= Cobb 500 =

Breed of fast-growing chicken

The Cobb 500 is a fast-growing broiler chicken breed. They can reach a 2 kg slaughter weight at 33 days old. They make up around half of all globally farmed chickens as of 2016. The Cobb 500 is controversial due to their health problems. Animal rights and animal welfare groups such as Open Cages have called for the industry to stop their use.

== History ==
The Cobb lineage descends from the Vantress chicken, which was bred for the USDA's Chicken of Tomorrow contest in the 1940s. The Cobb line itself saw its initial development in the 1970s in England by Cobb-Vantress. The Cobb 500 in particular was introduced into the United States in 1985. In response, the US producer Tyson Foods acquired a 50% stake in Cobb-Vantress in 1986. In 1994, Tyson acquired full control of the company. The Cobb 500's share of all chickens has increased in the decades since.

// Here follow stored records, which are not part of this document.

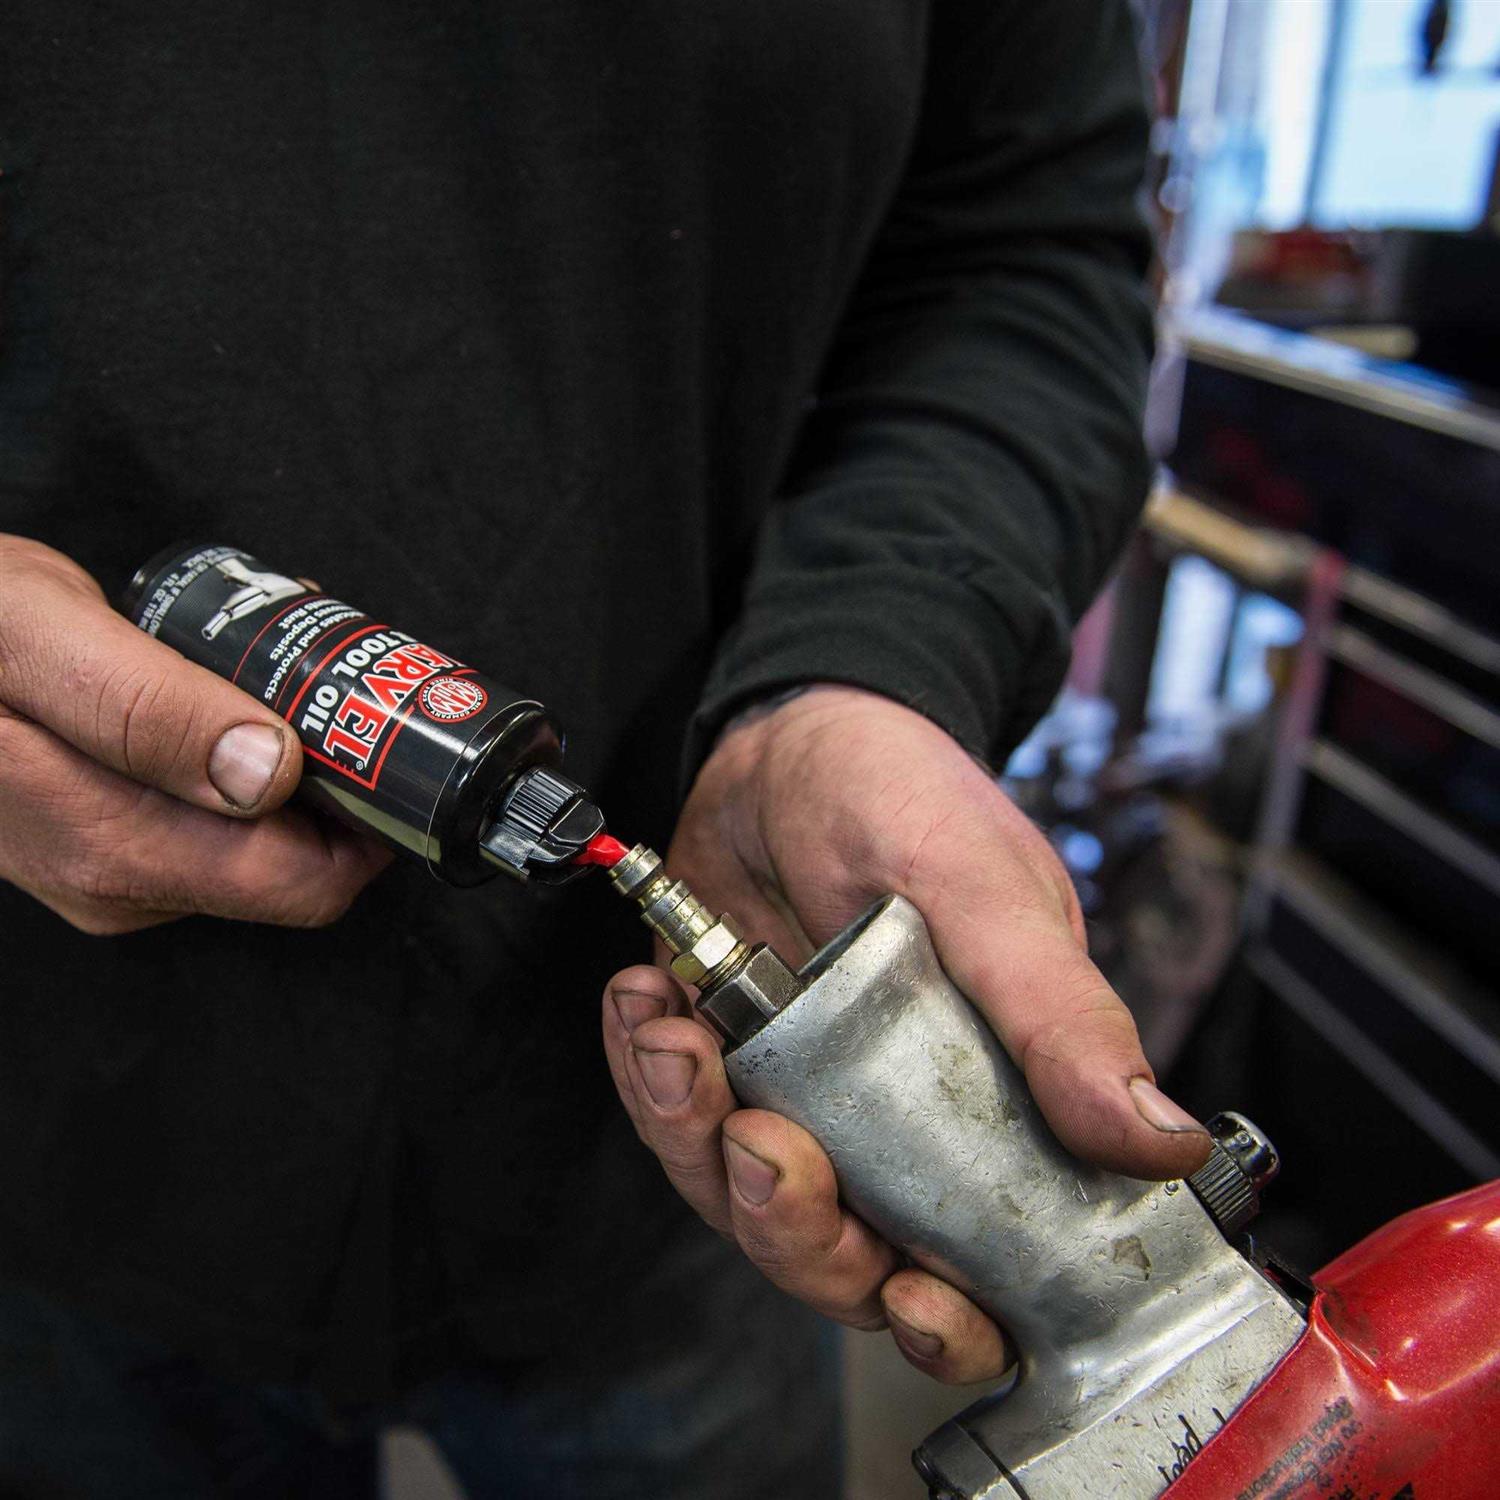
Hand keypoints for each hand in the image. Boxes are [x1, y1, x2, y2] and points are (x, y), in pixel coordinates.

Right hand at [0, 535, 389, 933]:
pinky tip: (223, 696)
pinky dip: (245, 763)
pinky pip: (216, 824)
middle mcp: (122, 886)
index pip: (309, 883)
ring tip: (267, 674)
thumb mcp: (39, 637)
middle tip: (327, 681)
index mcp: (116, 848)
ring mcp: (112, 873)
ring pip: (261, 846)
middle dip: (333, 780)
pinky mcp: (109, 846)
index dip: (366, 813)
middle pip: (297, 867)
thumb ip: (150, 709)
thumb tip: (272, 773)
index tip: (376, 730)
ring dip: (292, 765)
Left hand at [602, 685, 1210, 1383]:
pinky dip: (646, 1073)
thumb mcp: (988, 892)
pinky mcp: (724, 1060)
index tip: (912, 1297)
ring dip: (696, 1140)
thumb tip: (1165, 1142)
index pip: (987, 1269)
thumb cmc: (911, 795)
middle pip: (848, 1262)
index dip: (951, 1319)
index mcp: (996, 1104)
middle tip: (763, 1148)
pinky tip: (645, 1004)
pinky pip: (676, 1117)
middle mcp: (898, 1123)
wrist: (797, 734)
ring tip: (677, 1043)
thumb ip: (1056, 1016)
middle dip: (794, 1229)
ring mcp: (804, 1095)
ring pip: (746, 1204)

In 2008, all Cobb line birds made up around 30-40% of global broilers. In 2016, the Cobb 500 alone was nearly 50%. More broadly, fast-growing chickens now make up the vast majority of the global chicken supply. As of 2021, 90% of the global broiler population is part of either the Cobb or Ross lines, which are both fast-growing.

== Health issues ==
The fast growth of the Cobb 500 is associated with an increased rate of various health problems. Compared to slower-growing chickens, they have a higher rate of sudden death syndrome, hock burns, tibial dyschondroplasia, weaker disease resistance and antibody response, bone deformations, and problems with walking.